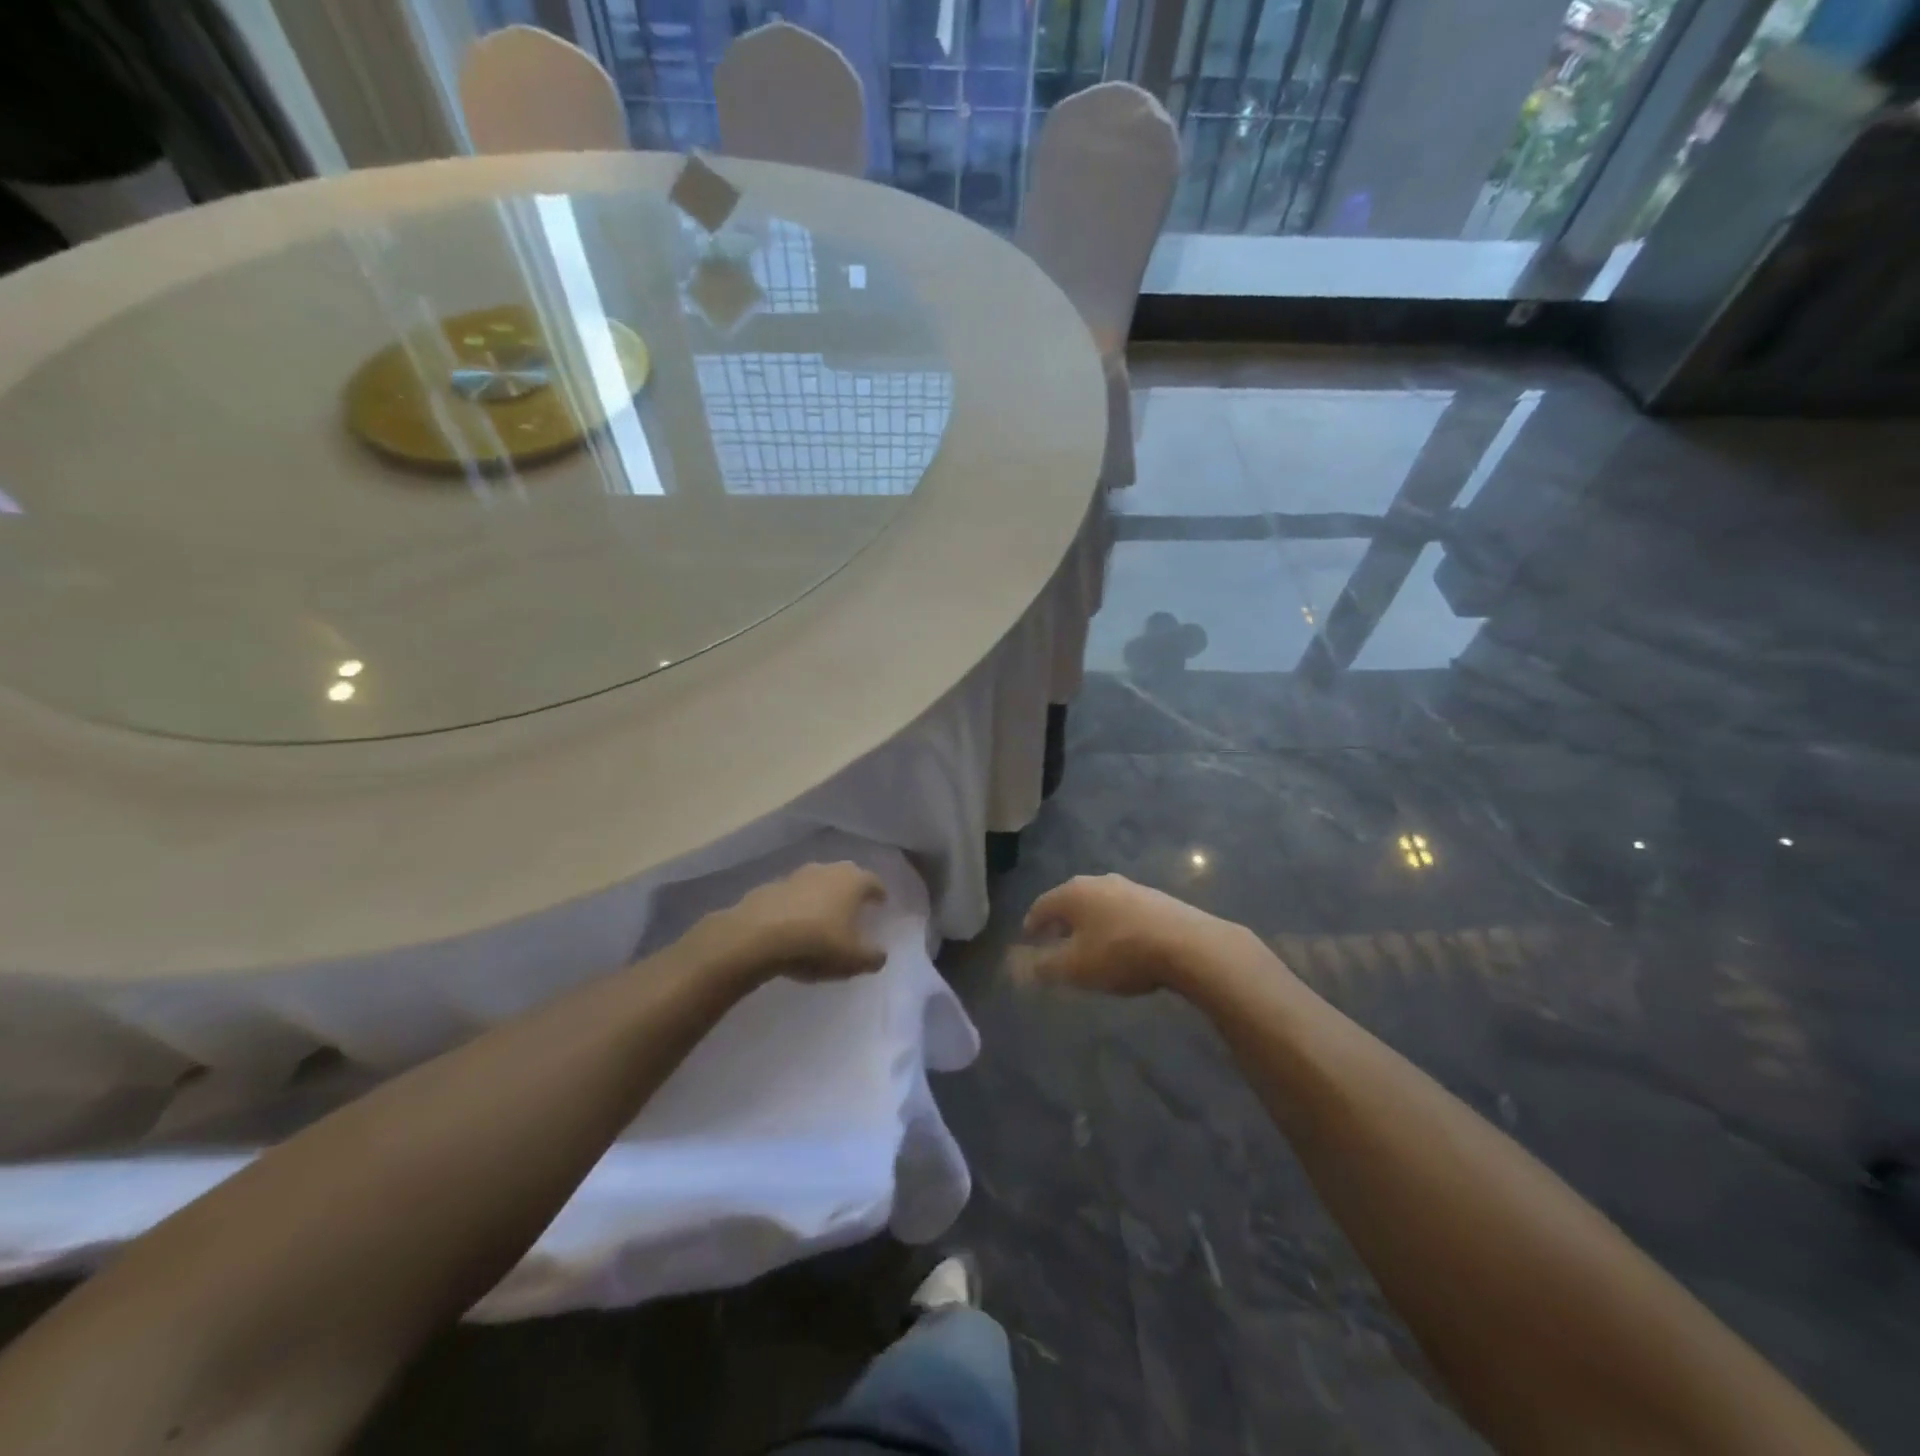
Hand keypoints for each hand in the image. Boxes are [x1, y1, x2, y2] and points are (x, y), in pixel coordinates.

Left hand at [710, 861, 887, 983]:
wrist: (758, 936)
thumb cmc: (817, 943)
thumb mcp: (853, 959)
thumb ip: (872, 957)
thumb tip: (880, 955)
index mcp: (853, 881)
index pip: (873, 881)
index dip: (879, 893)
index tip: (881, 902)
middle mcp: (827, 870)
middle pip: (845, 875)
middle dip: (851, 889)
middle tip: (854, 906)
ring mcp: (796, 876)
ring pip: (817, 882)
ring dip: (821, 896)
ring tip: (823, 916)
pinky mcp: (769, 887)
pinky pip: (791, 895)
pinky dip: (797, 905)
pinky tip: (793, 924)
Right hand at [1021, 874, 1239, 995]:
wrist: (1187, 944)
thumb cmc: (1120, 953)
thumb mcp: (1075, 967)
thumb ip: (1044, 966)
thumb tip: (1021, 965)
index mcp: (1073, 893)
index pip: (1041, 905)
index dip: (1032, 924)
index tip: (1028, 940)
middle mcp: (1098, 881)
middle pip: (1070, 900)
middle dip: (1061, 921)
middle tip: (1055, 942)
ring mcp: (1130, 886)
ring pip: (1098, 903)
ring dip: (1089, 922)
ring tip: (1089, 944)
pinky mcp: (1155, 898)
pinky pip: (1123, 910)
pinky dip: (1113, 924)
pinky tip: (1121, 943)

•••

• [REQUIRED WORK]
For the entries above, give only the number of lines that contain the word "pinky".

• [TASK RESULT]
8